We are tired of mushy stir-fry and soups, and would appreciate new ways to
use the above.  (We also froze apples, but that was an accident.  Half of them
turned brown and taste awful but the others are edible.)  Any suggestions must
be vegan, no salt or sugar added.  (A fanatically healthy eater insists).


#22 of 25 by valerie on Tue Jan 13 20:58:53 1998:

With a blender, you could make interesting slushy juices like the ones at Joe
Joe's from frozen fruit.  I dunno how appealing that is in January, though.

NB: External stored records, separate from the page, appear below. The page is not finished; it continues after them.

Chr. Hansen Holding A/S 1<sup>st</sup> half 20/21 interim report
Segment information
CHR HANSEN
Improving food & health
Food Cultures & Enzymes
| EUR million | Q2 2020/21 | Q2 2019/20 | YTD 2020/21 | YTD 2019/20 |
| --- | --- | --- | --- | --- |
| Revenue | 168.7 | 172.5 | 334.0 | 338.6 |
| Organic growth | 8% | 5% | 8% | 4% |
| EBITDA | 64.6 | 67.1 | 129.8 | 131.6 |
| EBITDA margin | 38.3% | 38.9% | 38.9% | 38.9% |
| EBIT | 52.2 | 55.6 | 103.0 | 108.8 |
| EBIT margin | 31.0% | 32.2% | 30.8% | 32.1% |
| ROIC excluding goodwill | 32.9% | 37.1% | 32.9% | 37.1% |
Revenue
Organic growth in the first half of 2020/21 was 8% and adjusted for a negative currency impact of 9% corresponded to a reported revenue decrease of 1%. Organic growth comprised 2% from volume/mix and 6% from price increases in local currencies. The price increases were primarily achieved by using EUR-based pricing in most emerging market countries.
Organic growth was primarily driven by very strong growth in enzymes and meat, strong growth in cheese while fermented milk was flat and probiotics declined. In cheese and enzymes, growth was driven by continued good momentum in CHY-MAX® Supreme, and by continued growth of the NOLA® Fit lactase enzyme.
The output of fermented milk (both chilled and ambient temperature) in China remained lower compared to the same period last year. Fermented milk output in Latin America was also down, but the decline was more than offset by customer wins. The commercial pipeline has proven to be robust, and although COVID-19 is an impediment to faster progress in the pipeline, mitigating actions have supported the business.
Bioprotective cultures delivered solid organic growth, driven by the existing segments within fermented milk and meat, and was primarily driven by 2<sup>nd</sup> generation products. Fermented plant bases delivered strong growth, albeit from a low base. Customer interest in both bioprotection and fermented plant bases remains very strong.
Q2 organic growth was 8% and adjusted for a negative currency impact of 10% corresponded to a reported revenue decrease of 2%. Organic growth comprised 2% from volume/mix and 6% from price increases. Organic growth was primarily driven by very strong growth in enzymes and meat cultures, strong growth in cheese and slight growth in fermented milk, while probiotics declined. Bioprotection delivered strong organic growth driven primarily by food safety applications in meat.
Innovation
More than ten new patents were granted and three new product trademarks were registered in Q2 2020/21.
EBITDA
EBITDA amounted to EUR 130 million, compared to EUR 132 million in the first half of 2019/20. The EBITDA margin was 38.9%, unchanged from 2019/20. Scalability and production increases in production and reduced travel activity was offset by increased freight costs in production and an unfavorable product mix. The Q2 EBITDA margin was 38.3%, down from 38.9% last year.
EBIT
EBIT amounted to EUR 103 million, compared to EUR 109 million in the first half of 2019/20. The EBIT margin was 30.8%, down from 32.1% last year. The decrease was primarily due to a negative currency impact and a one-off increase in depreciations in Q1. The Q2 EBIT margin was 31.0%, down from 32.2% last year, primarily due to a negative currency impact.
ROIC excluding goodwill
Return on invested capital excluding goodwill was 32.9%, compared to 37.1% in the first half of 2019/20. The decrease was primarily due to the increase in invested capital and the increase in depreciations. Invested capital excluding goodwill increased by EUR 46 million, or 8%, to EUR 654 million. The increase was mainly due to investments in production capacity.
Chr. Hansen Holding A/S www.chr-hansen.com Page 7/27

#23 of 25 by e4808mc on Thu Jan 15 00:38:07 1998:

The fruits and veges turn mushy because when the water in each cell freezes,
it expands.  This breaks the cell walls, and in many fruits and vegetables
the amount of water is so great that not much cellular structure is left to
hold the juices.  Many vegetable melanges like raitatouille (big guess ont
he spelling there) caponata, etc can be made from these frozen veges because
the integrity of the shape is not as important to mouth-feel as it might be
in stir-fry.  

Personally, I make up the prepared dishes before I freeze things.  

You might look up "vegetable stews" as a heading in which mushed up vege
dishes would be found.


#24 of 25 by keesan on Thu Jan 15 01:29:13 1998:

The vegetables were coming at us this summer and fall much too fast to make
up prepared dishes.  In fact they tended to sit in the refrigerator for a week
or so before we found the time to parboil and freeze them.  I will try more
casserole type stuff, including ratatouille.  (We froze tomatoes too.)  Have
never tried frozen blueberry slurp, or whatever it is called, but a friend
made gallons of it last fall.  They are good just plain frozen, too.


#25 of 25 by keesan on Sat Mar 14 16:55:14 1998:

Our frozen vegetables seem to have lost most of their flavor, along with water
soluble vitamins and minerals, to the water used to blanch them.  We don't
normally boil water.  I ran across half a page instructions on how to
microwave vegetables for freezing, but not very explicit.  ANyone ever try
that?  A library cookbook had one recipe involving ziplock bags, freeze in
the bag after microwaving with it partly open.